Fantastic well done!


----------



## Pezant (Jul 6, 2012)

Huge huge congratulations! I know how much this means to you.  You must be so chuffed! Did you get one of the big Dalsetter 'qualified' rosettes?


----------



## BessieDog (May 16, 2012)

Pezant said:


> Huge huge congratulations! I know how much this means to you.  You must be so chuffed! Did you get one of the big Dalsetter 'qualified' rosettes?


Thanks! Bessie's breeder was excited too when I rang her!

No - didn't think of getting a rosette!!


----------



## Pezant (Jul 6, 2012)

BessieDog said:


> No - didn't think of getting a rosette!!
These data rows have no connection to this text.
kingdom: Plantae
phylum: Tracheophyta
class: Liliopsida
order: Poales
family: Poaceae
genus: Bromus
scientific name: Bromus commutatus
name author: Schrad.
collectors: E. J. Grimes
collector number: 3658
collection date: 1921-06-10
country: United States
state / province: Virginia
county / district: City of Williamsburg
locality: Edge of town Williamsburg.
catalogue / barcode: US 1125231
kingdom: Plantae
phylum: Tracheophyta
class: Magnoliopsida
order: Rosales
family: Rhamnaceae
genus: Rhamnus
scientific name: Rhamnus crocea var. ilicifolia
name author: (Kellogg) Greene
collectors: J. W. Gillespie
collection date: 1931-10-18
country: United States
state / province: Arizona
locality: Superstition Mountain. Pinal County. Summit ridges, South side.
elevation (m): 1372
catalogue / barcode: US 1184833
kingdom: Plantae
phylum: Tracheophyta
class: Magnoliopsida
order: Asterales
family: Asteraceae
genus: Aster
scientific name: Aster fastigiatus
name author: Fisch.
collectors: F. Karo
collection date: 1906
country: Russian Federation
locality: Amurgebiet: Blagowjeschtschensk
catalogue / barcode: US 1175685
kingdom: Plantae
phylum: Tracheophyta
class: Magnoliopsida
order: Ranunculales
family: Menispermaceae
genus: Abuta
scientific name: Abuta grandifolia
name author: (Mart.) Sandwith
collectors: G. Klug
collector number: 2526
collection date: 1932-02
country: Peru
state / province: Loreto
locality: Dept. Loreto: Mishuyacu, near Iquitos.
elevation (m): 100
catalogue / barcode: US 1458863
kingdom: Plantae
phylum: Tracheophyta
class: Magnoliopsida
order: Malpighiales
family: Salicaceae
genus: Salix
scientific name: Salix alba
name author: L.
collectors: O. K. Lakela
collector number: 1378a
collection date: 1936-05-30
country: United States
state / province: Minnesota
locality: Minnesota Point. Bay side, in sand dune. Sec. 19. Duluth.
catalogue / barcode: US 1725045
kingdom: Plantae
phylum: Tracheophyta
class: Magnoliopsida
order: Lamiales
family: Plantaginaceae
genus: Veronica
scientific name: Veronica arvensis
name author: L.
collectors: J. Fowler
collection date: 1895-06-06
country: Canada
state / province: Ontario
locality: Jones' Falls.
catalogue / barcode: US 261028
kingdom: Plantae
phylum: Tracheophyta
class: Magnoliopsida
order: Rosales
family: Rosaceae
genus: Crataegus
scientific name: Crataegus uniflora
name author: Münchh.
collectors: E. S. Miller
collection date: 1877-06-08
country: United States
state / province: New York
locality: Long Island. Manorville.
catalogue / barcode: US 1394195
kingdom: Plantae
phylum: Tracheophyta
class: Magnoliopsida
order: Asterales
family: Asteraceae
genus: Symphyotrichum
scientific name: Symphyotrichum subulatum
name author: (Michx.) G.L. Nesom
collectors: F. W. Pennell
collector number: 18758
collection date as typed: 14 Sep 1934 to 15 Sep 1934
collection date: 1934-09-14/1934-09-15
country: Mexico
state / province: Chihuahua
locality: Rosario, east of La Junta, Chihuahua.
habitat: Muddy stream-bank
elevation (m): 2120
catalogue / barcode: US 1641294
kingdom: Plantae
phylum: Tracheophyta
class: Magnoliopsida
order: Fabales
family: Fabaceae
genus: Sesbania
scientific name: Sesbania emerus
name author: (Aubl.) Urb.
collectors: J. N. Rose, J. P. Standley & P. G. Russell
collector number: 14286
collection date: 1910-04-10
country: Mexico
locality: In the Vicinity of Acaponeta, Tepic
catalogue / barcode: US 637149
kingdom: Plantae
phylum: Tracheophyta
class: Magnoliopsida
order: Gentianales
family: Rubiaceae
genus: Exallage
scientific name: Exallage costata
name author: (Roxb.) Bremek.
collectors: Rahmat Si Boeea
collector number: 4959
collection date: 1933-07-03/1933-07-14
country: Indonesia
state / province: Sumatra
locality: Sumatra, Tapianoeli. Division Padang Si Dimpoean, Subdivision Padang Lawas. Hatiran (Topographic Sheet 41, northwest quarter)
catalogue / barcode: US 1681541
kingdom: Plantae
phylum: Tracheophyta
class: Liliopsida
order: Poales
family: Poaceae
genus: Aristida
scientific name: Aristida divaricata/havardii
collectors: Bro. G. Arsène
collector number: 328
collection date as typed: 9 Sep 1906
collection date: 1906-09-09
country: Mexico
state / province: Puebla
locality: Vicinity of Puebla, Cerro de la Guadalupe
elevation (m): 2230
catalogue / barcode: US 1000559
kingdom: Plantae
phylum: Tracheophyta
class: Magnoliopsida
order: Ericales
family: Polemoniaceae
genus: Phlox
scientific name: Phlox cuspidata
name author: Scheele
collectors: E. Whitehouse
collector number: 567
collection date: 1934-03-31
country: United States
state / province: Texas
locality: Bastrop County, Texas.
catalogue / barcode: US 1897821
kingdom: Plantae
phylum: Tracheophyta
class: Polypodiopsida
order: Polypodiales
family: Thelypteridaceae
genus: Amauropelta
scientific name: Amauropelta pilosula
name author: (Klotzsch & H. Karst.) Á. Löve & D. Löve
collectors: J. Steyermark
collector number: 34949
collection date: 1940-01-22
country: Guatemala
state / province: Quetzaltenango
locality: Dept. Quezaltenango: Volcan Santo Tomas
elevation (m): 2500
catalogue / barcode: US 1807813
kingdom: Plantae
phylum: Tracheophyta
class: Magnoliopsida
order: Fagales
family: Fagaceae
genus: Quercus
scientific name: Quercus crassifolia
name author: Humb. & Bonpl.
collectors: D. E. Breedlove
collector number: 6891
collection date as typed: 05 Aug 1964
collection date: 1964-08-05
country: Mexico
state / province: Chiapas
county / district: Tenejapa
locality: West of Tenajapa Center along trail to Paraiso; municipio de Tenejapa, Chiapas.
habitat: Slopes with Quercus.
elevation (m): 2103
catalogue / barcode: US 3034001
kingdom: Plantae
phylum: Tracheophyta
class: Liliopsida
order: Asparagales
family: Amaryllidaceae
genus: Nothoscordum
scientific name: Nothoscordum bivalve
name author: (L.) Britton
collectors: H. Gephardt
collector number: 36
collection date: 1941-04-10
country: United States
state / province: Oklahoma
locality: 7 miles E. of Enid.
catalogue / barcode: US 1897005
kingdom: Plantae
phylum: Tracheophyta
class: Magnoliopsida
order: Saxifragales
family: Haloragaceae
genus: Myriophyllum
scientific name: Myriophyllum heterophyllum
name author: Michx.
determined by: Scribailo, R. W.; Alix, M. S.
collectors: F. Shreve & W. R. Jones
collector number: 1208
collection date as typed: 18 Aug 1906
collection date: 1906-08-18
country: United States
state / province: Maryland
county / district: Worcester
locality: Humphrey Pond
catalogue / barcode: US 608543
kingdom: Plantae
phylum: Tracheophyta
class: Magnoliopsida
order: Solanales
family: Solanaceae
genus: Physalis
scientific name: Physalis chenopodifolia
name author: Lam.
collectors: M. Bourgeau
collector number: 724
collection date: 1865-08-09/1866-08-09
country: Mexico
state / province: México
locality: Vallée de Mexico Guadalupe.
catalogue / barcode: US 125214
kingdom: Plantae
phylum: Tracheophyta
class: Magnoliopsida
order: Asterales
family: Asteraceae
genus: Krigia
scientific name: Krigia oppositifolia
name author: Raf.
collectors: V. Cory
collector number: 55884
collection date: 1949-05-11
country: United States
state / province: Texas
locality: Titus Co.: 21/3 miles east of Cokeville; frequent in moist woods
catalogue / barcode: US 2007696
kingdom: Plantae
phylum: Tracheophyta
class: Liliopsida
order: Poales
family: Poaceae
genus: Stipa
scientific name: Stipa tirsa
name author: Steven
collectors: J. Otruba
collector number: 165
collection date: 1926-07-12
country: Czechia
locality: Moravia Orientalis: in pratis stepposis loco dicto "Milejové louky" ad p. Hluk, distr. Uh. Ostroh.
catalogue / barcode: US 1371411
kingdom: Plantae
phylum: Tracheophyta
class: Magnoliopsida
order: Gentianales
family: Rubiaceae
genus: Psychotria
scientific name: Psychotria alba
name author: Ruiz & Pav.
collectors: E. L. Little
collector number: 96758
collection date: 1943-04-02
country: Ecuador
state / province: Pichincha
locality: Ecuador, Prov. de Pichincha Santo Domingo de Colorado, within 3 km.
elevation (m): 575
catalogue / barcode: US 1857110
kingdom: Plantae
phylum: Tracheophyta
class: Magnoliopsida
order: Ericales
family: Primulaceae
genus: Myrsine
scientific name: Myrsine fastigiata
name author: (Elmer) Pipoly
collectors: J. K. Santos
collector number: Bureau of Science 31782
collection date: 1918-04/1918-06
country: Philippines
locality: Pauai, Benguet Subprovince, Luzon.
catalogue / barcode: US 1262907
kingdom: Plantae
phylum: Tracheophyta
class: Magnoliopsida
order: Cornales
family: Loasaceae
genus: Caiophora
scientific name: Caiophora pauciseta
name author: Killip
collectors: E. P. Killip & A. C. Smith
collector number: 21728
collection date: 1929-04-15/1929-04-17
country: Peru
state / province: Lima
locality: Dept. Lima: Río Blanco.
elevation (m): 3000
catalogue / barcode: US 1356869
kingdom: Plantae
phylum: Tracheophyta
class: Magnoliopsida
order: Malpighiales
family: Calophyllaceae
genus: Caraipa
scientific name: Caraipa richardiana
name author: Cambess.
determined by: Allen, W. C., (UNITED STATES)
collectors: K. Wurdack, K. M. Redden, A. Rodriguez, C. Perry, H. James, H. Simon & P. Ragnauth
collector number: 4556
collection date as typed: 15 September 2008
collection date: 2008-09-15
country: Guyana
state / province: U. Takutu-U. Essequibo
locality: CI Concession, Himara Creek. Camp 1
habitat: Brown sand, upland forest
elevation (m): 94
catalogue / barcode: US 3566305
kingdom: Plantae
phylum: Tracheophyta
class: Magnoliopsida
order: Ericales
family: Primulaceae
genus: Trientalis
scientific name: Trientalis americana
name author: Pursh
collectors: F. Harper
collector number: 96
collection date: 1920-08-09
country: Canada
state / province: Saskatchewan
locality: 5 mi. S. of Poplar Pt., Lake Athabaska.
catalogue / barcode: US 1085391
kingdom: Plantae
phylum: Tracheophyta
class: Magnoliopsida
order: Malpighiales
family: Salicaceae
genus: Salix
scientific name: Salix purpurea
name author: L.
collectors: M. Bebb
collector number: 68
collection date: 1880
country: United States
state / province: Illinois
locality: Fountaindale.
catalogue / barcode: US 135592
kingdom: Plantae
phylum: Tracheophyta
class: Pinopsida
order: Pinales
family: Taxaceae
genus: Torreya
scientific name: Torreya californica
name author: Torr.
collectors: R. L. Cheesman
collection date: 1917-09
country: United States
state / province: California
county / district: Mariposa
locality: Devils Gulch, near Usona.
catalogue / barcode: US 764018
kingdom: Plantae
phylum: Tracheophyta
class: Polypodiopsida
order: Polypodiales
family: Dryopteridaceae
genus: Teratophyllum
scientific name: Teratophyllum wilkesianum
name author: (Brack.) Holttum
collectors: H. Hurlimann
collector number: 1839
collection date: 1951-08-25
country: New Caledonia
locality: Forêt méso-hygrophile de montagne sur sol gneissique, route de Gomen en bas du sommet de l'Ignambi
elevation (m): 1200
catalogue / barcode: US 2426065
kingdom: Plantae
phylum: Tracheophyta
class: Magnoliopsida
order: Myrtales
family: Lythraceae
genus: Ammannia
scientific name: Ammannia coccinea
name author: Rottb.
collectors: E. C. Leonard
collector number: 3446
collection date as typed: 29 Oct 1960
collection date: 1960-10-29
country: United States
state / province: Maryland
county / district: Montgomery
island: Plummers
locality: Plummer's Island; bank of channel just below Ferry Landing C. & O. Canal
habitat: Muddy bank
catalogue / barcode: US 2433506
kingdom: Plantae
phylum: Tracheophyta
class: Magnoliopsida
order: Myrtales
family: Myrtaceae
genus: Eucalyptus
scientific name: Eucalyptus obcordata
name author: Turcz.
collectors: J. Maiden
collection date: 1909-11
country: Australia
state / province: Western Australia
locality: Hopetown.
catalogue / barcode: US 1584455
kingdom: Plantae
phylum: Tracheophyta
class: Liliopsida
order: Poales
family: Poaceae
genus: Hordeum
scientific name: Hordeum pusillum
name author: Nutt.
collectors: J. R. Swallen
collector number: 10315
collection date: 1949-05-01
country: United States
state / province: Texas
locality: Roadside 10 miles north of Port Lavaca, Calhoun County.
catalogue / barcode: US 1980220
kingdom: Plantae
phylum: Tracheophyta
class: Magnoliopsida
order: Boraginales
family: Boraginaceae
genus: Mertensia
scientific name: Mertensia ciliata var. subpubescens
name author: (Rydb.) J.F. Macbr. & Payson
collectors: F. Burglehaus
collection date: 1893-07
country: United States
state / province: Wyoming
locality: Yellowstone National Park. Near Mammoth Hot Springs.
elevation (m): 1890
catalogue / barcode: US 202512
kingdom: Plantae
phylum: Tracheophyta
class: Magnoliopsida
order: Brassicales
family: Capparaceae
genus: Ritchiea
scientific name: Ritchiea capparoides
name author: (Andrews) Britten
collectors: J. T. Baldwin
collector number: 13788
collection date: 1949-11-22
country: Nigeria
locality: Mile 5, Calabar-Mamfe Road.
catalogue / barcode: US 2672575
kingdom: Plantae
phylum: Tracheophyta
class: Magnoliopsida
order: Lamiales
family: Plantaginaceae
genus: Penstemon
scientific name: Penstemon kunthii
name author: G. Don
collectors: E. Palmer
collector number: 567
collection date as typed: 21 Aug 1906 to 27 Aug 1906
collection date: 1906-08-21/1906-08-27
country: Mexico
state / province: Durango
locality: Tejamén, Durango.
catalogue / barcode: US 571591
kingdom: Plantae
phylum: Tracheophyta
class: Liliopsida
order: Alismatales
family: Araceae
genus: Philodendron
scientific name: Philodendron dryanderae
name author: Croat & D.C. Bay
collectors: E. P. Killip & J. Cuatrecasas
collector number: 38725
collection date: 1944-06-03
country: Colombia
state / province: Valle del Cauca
I'll freely admit that was one of the first things I did at Bath when we qualified last year.


----------



## Hanwombat (Sep 5, 2013)

Well done


----------



## vet-2-b (Sep 25, 2008)

Congratulations!! Hopefully Inca will qualify for crufts too


----------



## SusieRainbow (Jan 21, 2013)

Well done to Bess , you and her handler ! Gorgeous girl.


----------



## Sled dog hotel (Aug 11, 2010)

Congratulations!! Im so pleased for you, you deserve it so much especially after all the hard work and glad you have some good news now after the sadness and disappointment after the hope of breeding Bess didn't sadly work out this time round.


----------



## northnsouth (Nov 17, 2009)

Congratulations that is brilliant well done. Gun dog day it is at Crufts then


----------



## Dogloverlou (Dec 8, 2013)

Wow. Huge Congrats! :thumbup:


----------



## Barefootgirl (Sep 6, 2013)

Oh wow, thats absolutely fantastic - well done Trish and Bess!! Really really pleased for you! I don't think we have a chance in h*ll of joining you, but hopefully we will be able to come and cheer you on. 

Will you be at Bedford / Hitchin / Mid-Herts?


----------



## BessieDog (May 16, 2012)

Barefootgirl said:


> Oh wow, thats absolutely fantastic - well done Trish and Bess!! Really really pleased for you! I don't think we have a chance in h*ll of joining you, but hopefully we will be able to come and cheer you on.
> 
> Will you be at Bedford / Hitchin / Mid-Herts?


Thank you! And you never know! Didn't think Bess would do it!

Not as yet - we're at Barking and Dagenham next weekend as it's only a couple of miles from us. . And then Gundog of Wales and Setter and Pointer!


----------



## Spellweaver (Jul 17, 2009)

Absolutely brilliant! Well done you and Bess :thumbsup:


----------



## Kinjilabs (Apr 15, 2009)

Well done!!!!


----------



## Freyja (Jun 28, 2008)

BessieDog said:


> Thanks! Bessie's breeder was excited too when I rang her!
> 
> No - didn't think of getting a rosette!!


Congratulations.

You can get the qualified rosette from most of the champ shows as they don't say which show you qualified at. Its just the place rosette which says the name of the show on it so you have to get them at the show on the day.


----------